Paul: I was hoping that understanding the classic mathematical
concept would help me appreciate the structural computer science)
variation better. I don't know what it is about induction that I'm
not seeing. It's so frustrating! Deduction in spite of the complexity
in some parts makes perfect sense. This, however, is a different beast!

So let's say you have a tree, and we want to count the number of
leaves in the tree.

data Tree = Leaf Int | Branch Tree Tree

countLeaves :: Tree -> Int
countLeaves (Leaf _) = 1
countLeaves (Branch l r) = countLeaves l + countLeaves r

We want to prove that countLeaves is correct.   So P(x) means
"countLeaves x == the number of leaves in x".
Paul: By 'correct' presumably you mean sound.

First we prove P(Leaf i), since leaves are the trees that have no
subtrees.  This is analogous to proving P(0) over the naturals.
Paul: I'd presume 'proof' here means applying the function to one
leaf to see if it returns 1. If I'm not mistaken this is establishing
the base case.

countLeaves (Leaf i) = 1, by definition of countLeaves.
"Leaf i"  has exactly one leaf, obviously.
So countLeaves (Leaf i) is correct.

Now to prove P(Branch l r), we get to assume that P holds for all of
its subtrees, namely we get to assume P(l) and P(r).
Paul: How did you arrive at this decision? Why can we assume that P
holds fr all its subtrees?

You can think of this as constructing an algorithm to prove P for
any tree, and we have
"already proved" it for l and r in our algorithm.
Paul: Is this the function definition for countLeaves?

This is analogous to proving P(n) => P(n+1) in the case of naturals.
Paul:I thought P(n) was the induction hypothesis and P(n+1) was the
proof that the formula/property holds for the subsequent element in
the sequence if P(n) is true. I don't see how countLeaves l and
countLeaves r are analogous to P(n) and P(n+1).

So:

Assume P(l) and P(r).
P(l) means "countLeaves l == the number of leaves in l"
P(r) means "countLeaves r == the number of leaves in r"
countLeaves (Branch l r) = countLeaves l + countLeaves r, by definition.
And that is the number of leaves in "Branch l r", the sum of the
number of leaves in its two subtress.
Therefore P(Branch l r).

Now that we have those two cases, we are done; P holds for any Tree whatsoever.
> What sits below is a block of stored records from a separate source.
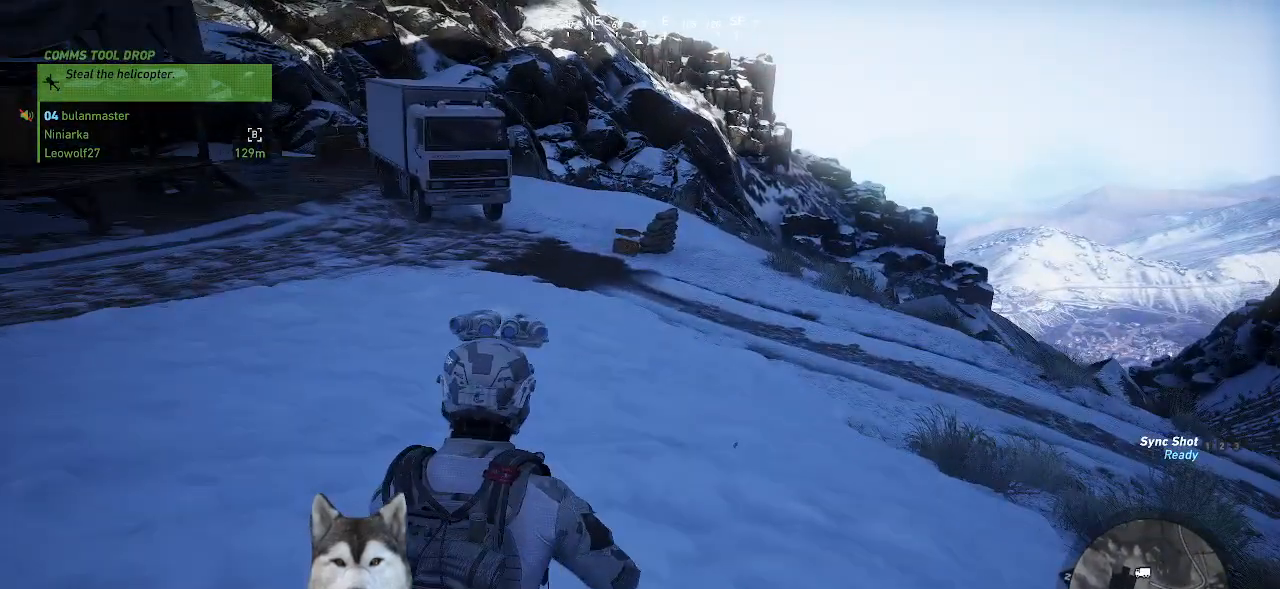
Gameplay with keyboard and mouse; each line is a JSON object with the keys and mouse buttons held at the frame after it. "events" lists presses ("down") and releases ("up") of ".", "/", "0", "1", "2", "3", "4", "5", "6", "7", "8", "9", "a", "alt_l", "alt_r", "b", "backslash", "backspace", "c", "caps_lock", "comma", "ctrl_l", "ctrl_r", "d", "e", "equals", "f", "g", "h", "i", "j", "k", "l", "lbracket", "m", "minus", "n", "o", "p", "q", "quote", "r", "rbracket", "return", "s", "semicolon", "shift_l", "shift_r", "space", "t", "tab", "tilde", "u", "v", "w", "x", "y", "z", "mouse_left", "mouse_wheel" and "mouse_right" between this image and that frame as [ms after this image, input, new state], when the widget could be followed in between. "mouse_left", "mouse_wheel", "mouse_right" = the "left", "wheel", "right" buttons of the "mouse" list. No other keys are recorded. "wheel" means that the mouse wheel is clicked or scrolled. Not read: mouse_move other_keys.
{"keys": ["w"], "mouse": [], "events": []}
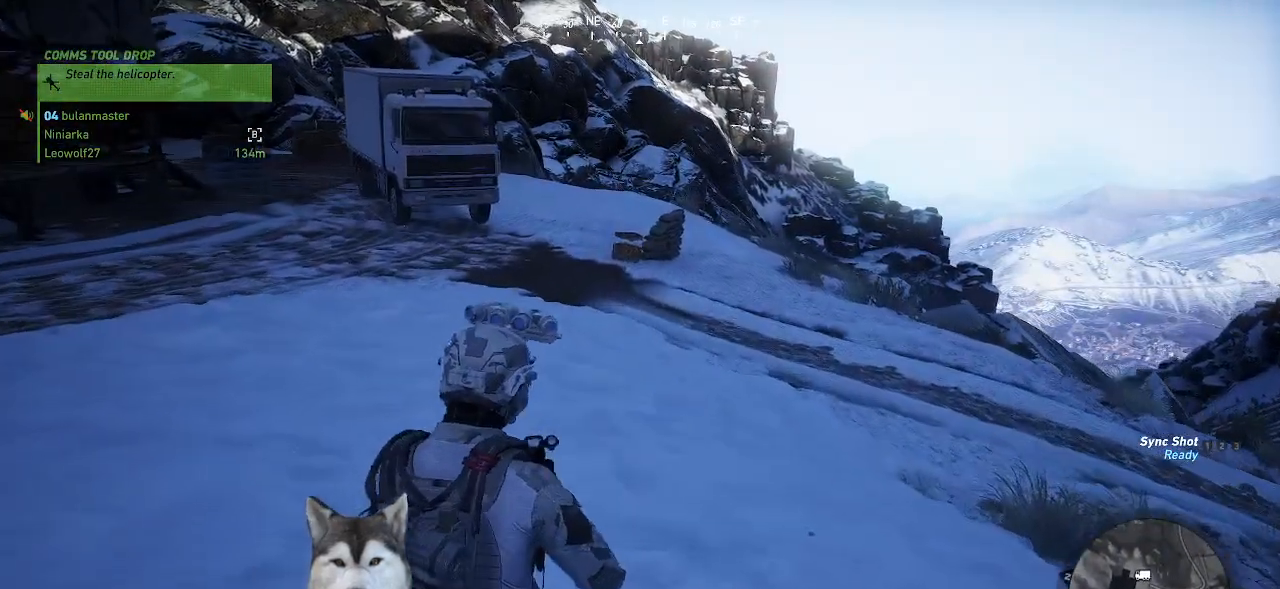
{"keys": ["a", "w"], "mouse": [], "events": [[34, "a", "down"]]}
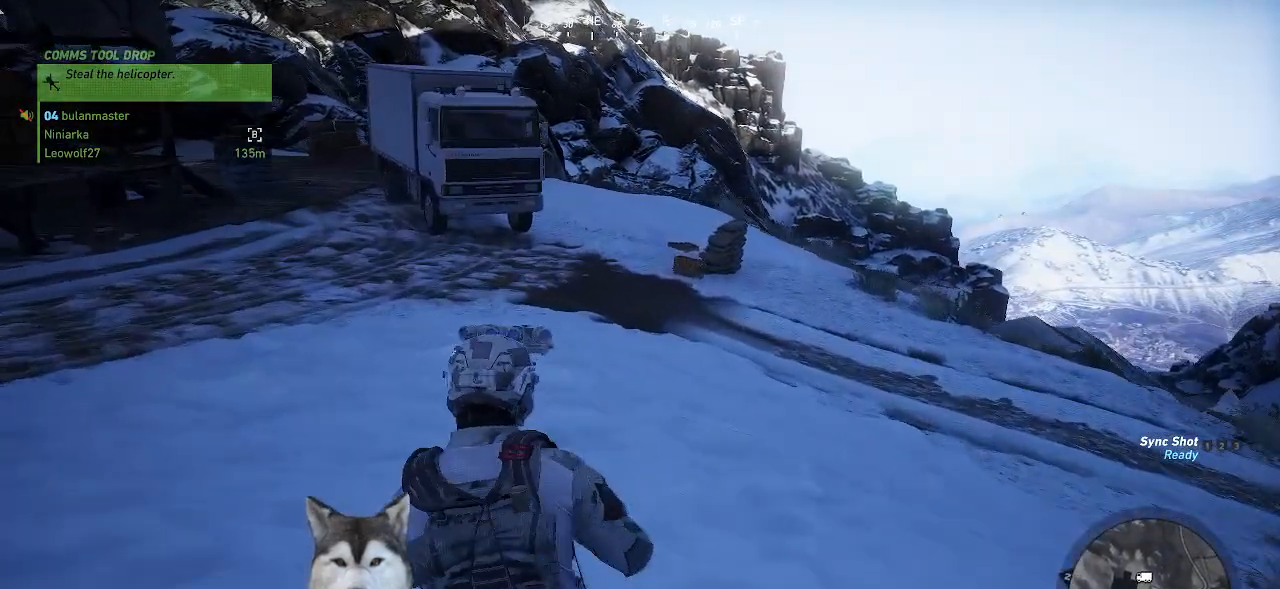
{"keys": ["w"], "mouse": []}
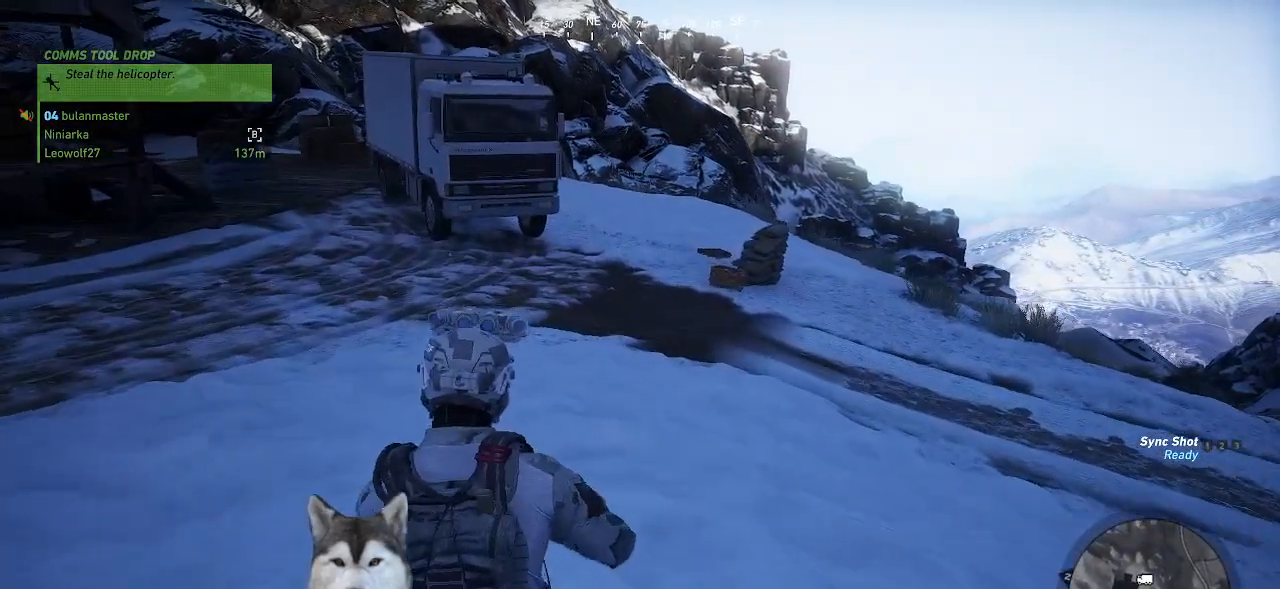
{"keys": ["w"], "mouse": [], "events": []}
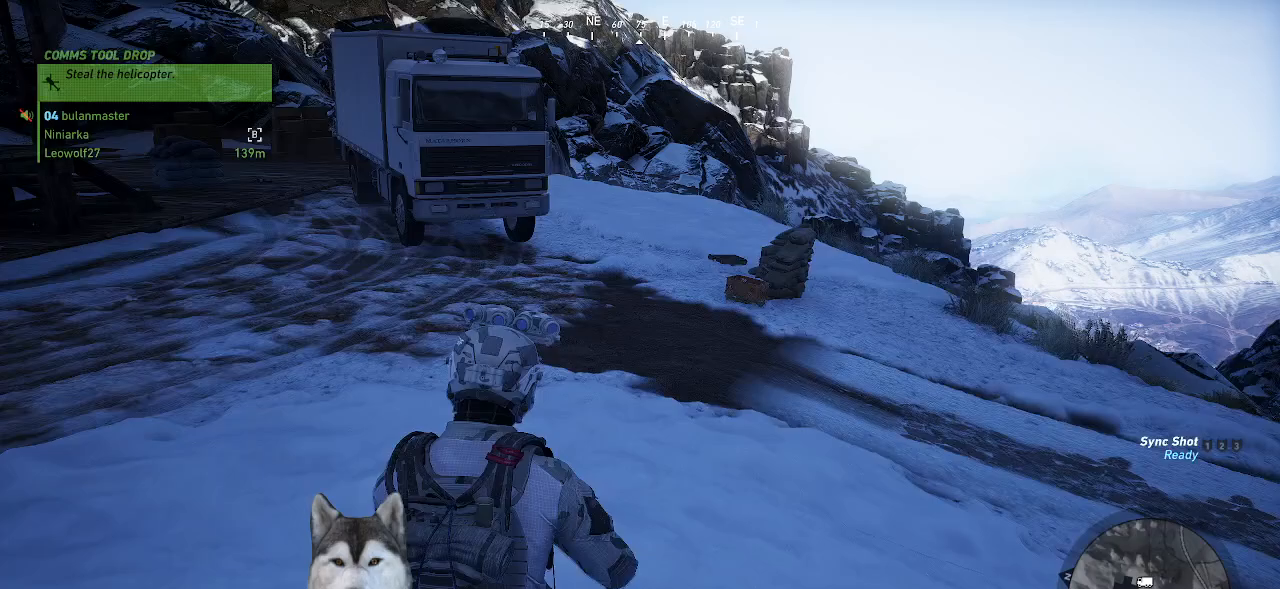
{"keys": ["w"], "mouse": []}
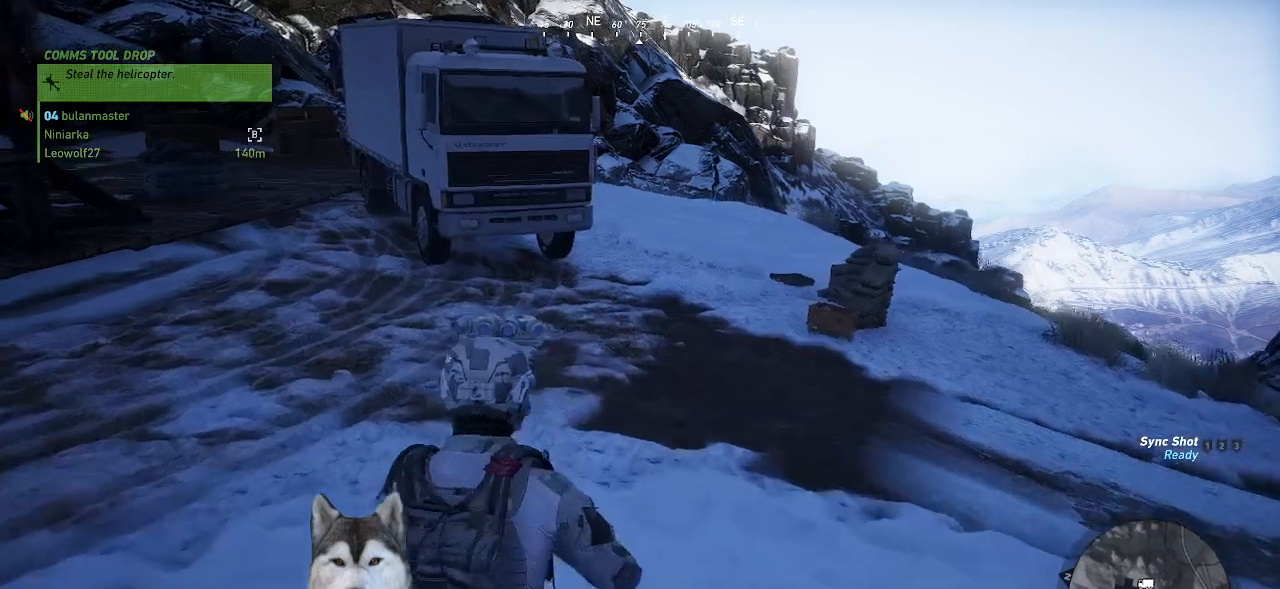
{"keys": ["w"], "mouse": [], "events": []}
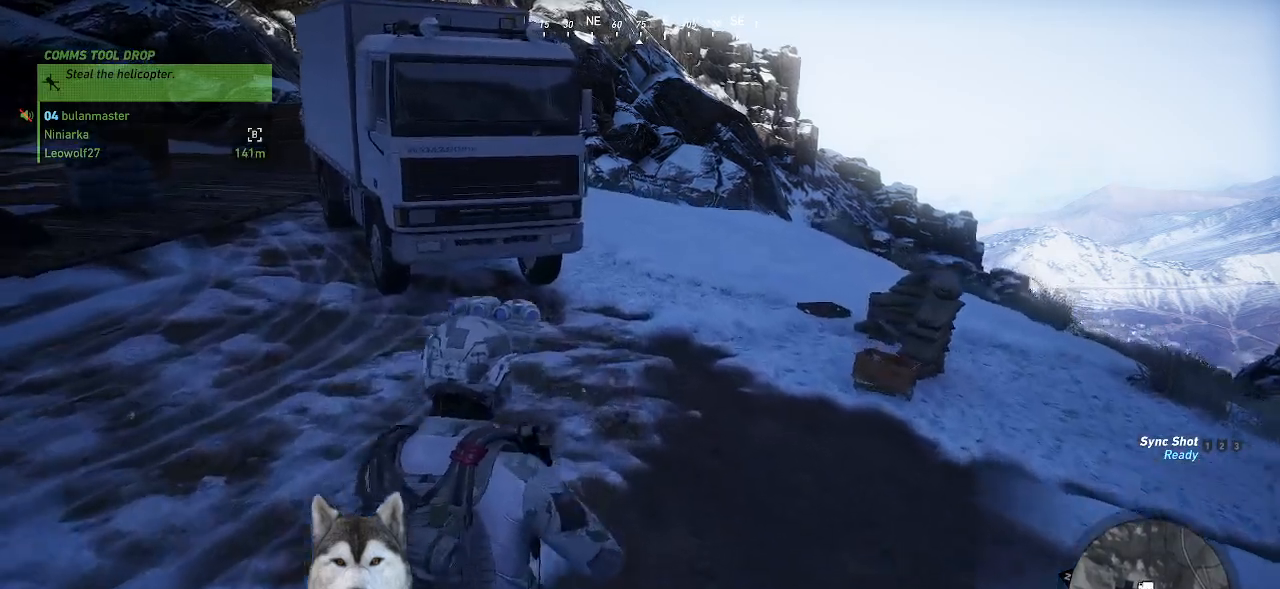
{"keys": ["w"], "mouse": []}
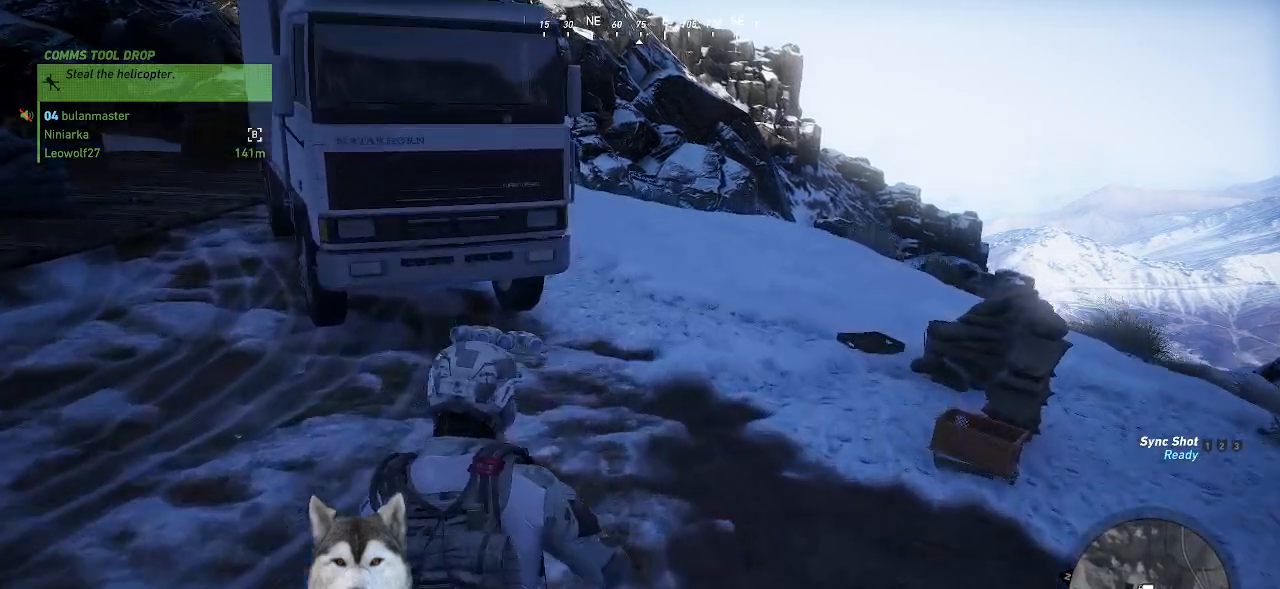
{"keys": ["w"], "mouse": [], "events": [[167, "d", "down"], [267, "d", "up"]]}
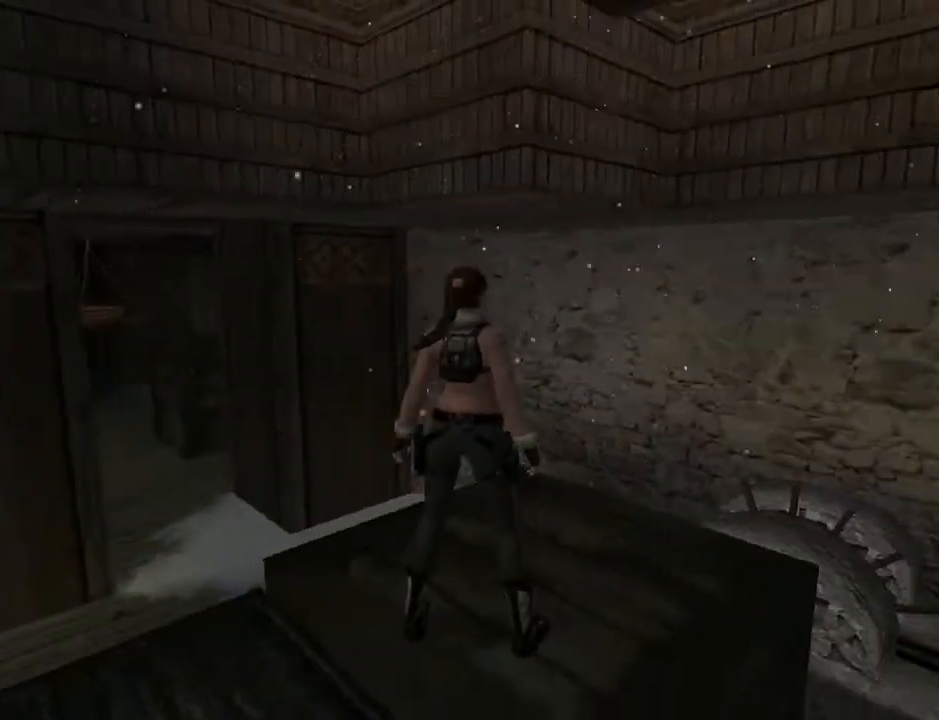
Gameplay with a controller (PlayStation layout); each line is a JSON object with the inputs held at the frame after it. "events" lists button and stick changes between this image and that frame as [ms after this image, input, new state], when the widget could be followed in between. Not read: L1 R1.
{"buttons": ["DPAD_LEFT"], "left_stick": "center", "right_stick": "center", "events": []}
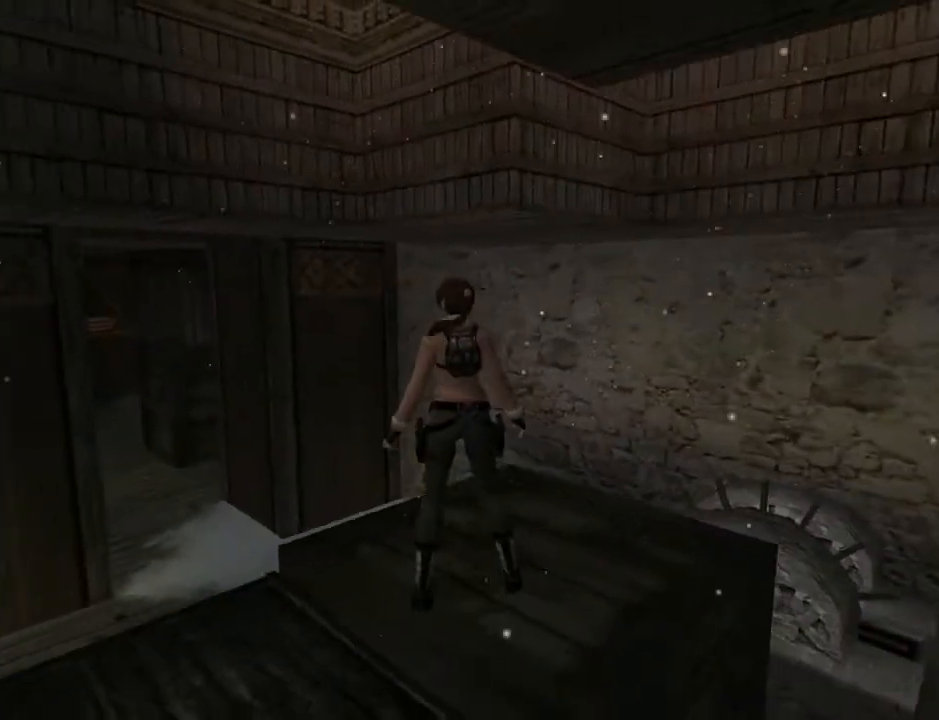
{"buttons": ["DPAD_LEFT"], "left_stick": "center", "right_stick": "center", "events": []}
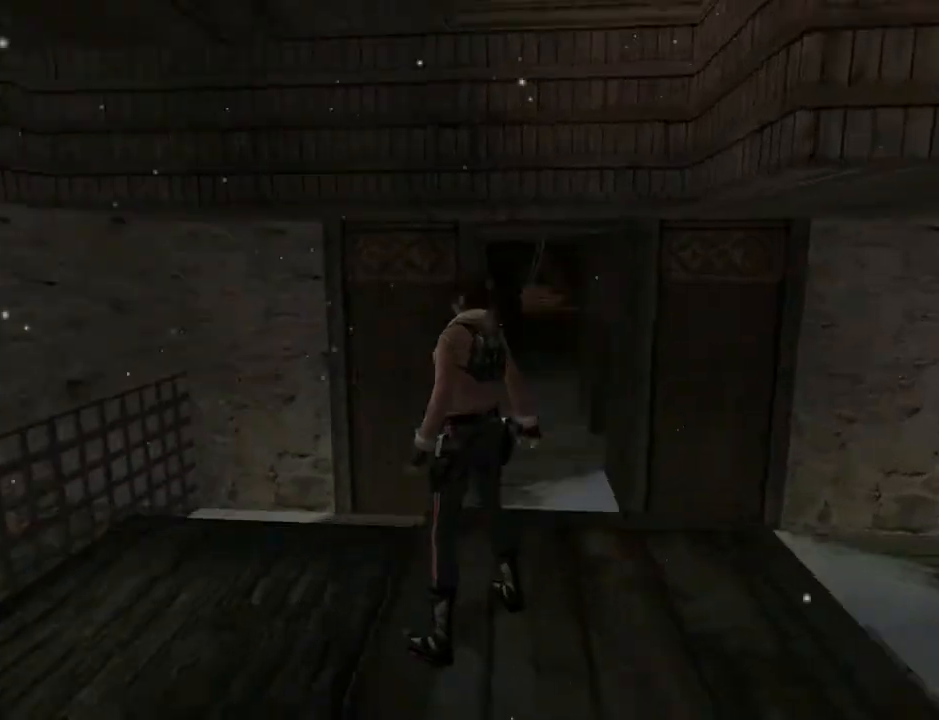
{"buttons": ["L2"], "left_stick": "center", "right_stick": "center", "events": [[133, "DPAD_LEFT", "up"], [233, "L2", "down"]]}
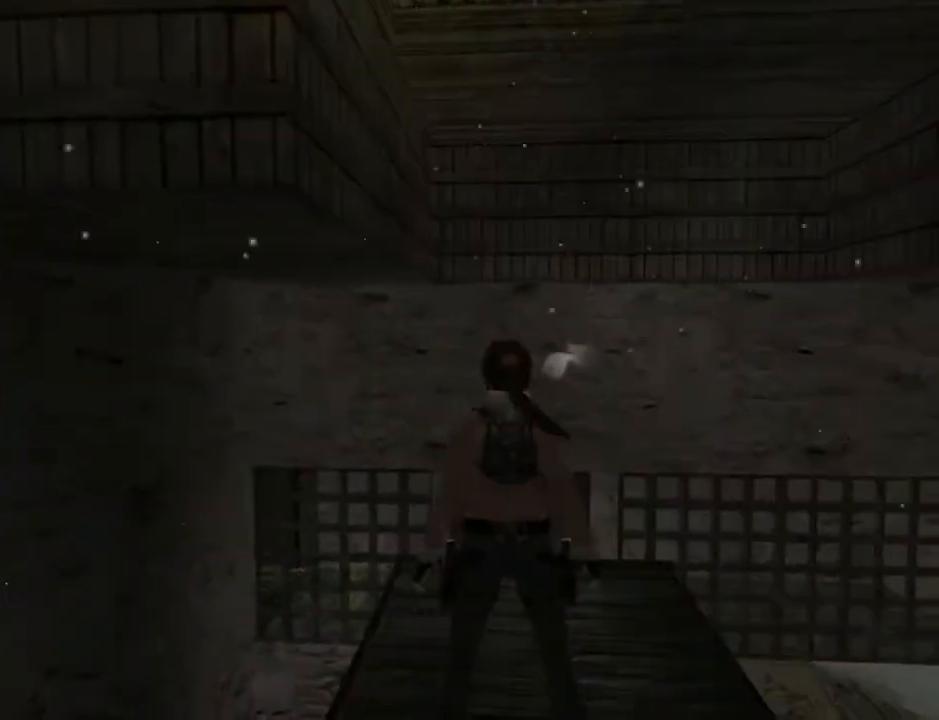
{"buttons": ["L2", "DPAD_UP"], "left_stick": "center", "right_stick": "center", "events": [[167, "DPAD_UP", "down"]]}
In general you will have to do one such proof for each case of your
data structure in order to prove a property for the whole thing.  At
each case you get to assume the property holds for all substructures.

Generally not so many steps are written down.  In fact in this
example, most people who do this kind of thing a lot would write
"straightforward induction", and that would be the whole proof :-)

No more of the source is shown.